# [Work instructions]
Copy the entries below word for word, from the line containing "Does any single" through the end of the entries. Leave out the pictures.

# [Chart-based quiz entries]
========================================
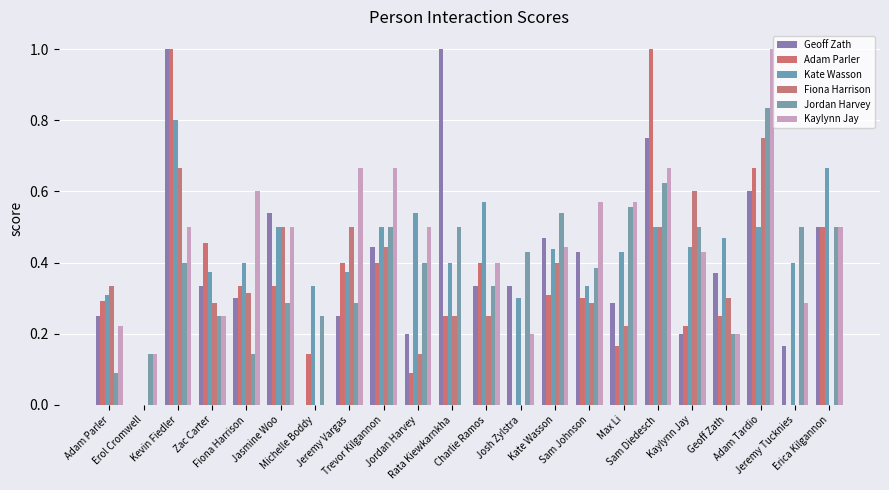

What are all the series names shown in the legend?

Geoff Zath, Adam Parler, Kate Wasson, Fiona Harrison, Jordan Harvey, Kaylynn Jay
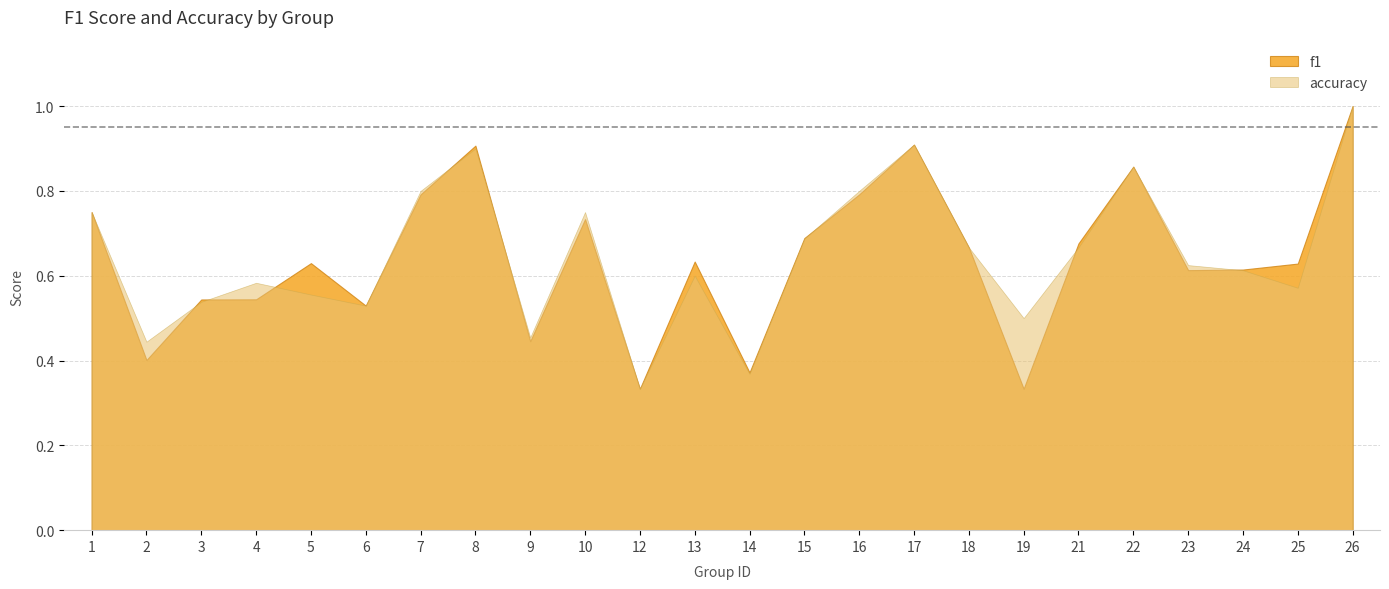

What is the value of the accuracy point at the 4th from the left?

0.6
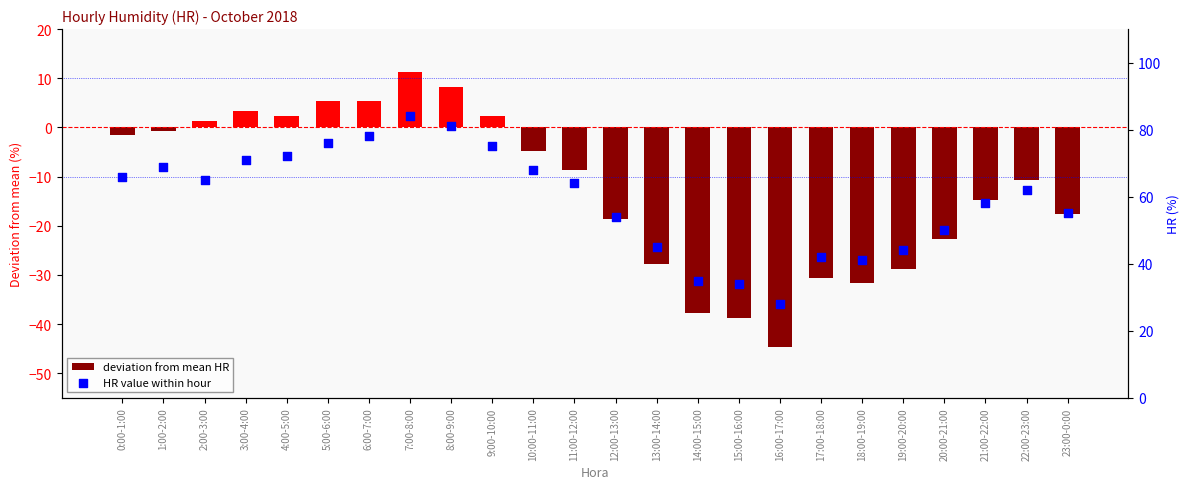

Which series reaches the minimum Y coordinate?

deviation from mean HR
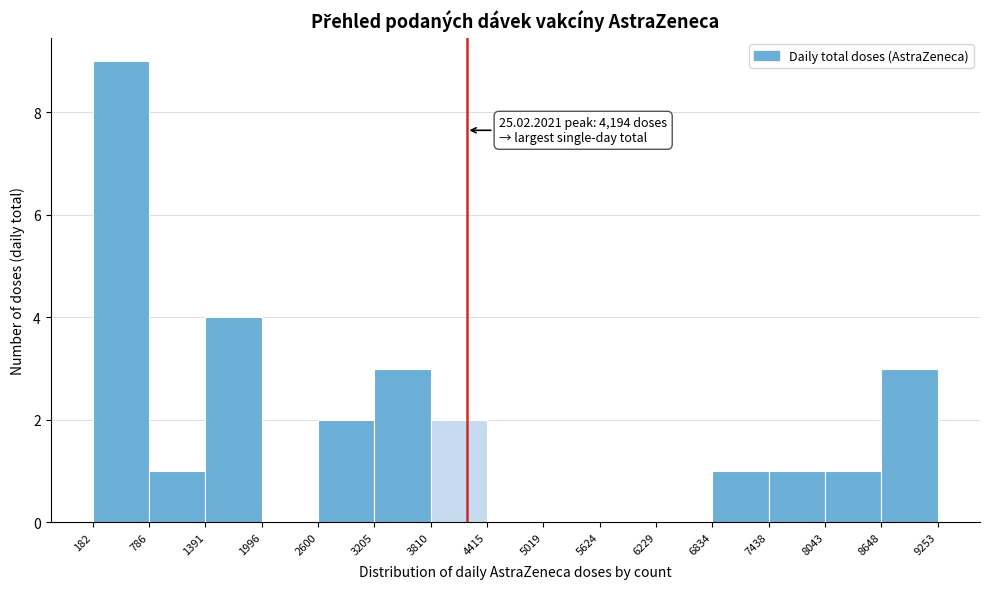

Over which range of the x-axis is the bar tallest?

182 to 786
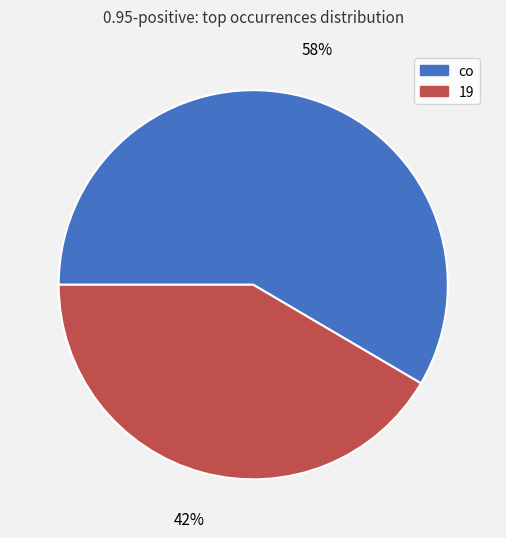

Does any single category account for the majority?

Yes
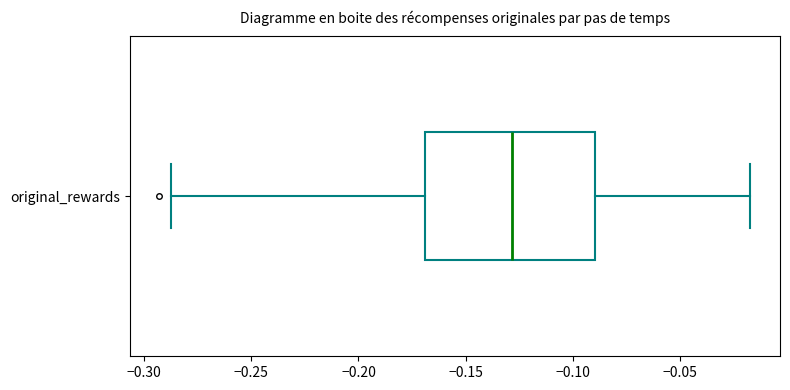

Transcribe this box plot: give where the median line is, the range the box spans, and where the two whiskers end, as read against the x-axis. The values are not printed on the chart, so give them approximately, as read against the axis.

median -0.130, box -0.170 to -0.090, whiskers -0.285 to -0.015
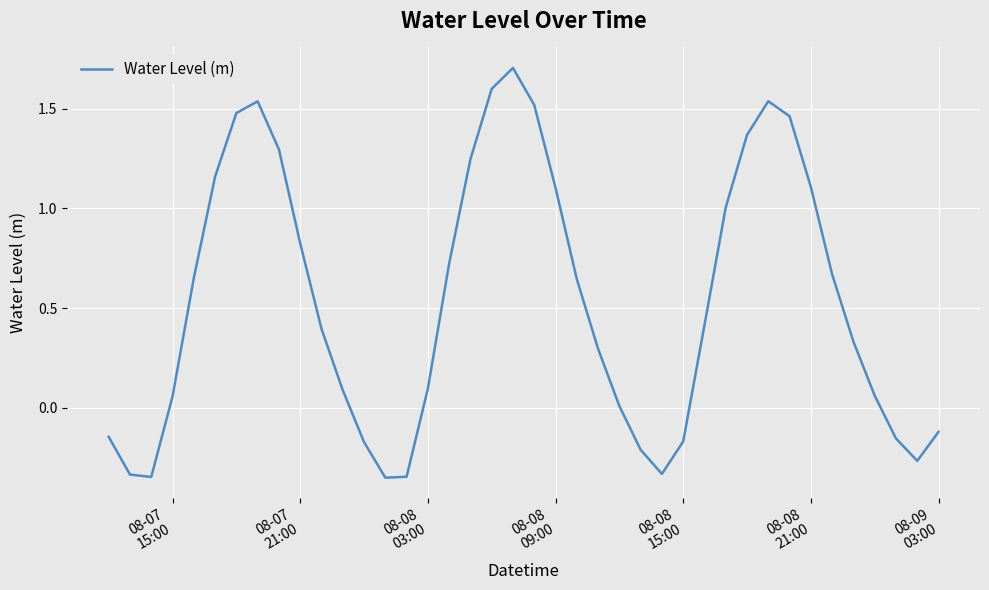

What is the difference between the maximum and minimum values?

2.1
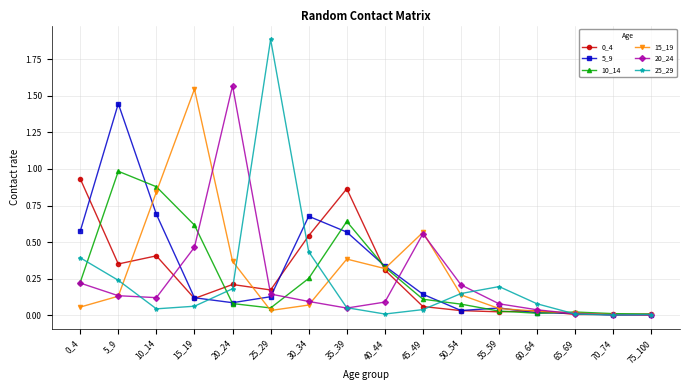

The value of 10_14 at 5_9 is 1.0. True or false?

True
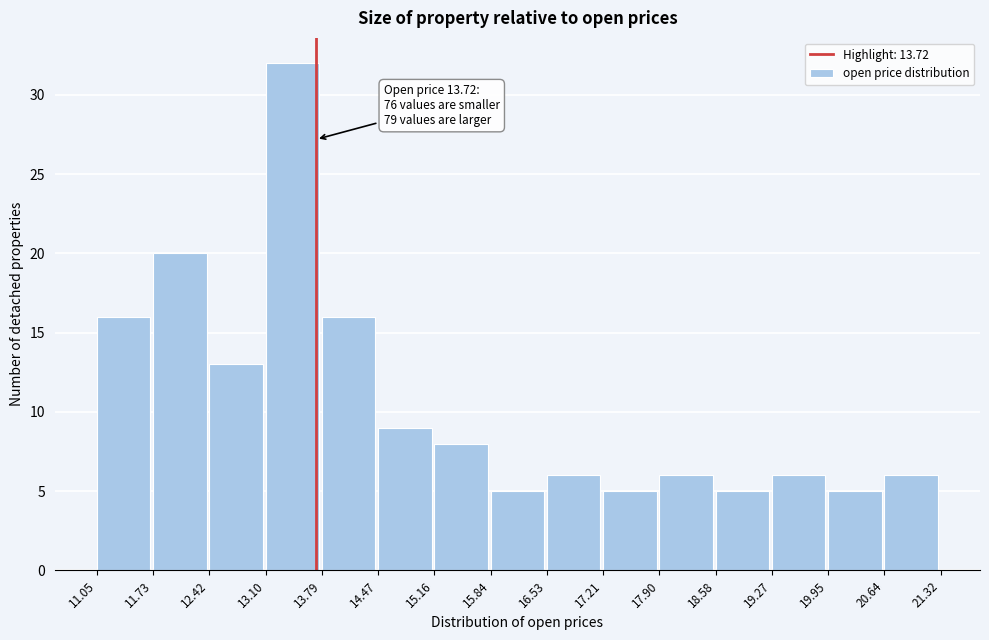

Over which range of the x-axis is the bar tallest?

13.10 to 13.79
========================================
# [Solved problem]
Does any single category account for the majority?

Yes

Transcribe this box plot: give where the median line is, the range the box spans, and where the two whiskers end, as read against the x-axis. The values are not printed on the chart, so give them approximately, as read against the axis.

median -0.130, box -0.170 to -0.090, whiskers -0.285 to -0.015

What is the difference between the maximum and minimum values?

2.1

The value of 10_14 at 5_9 is 1.0. True or false?

True

Over which range of the x-axis is the bar tallest?

13.10 to 13.79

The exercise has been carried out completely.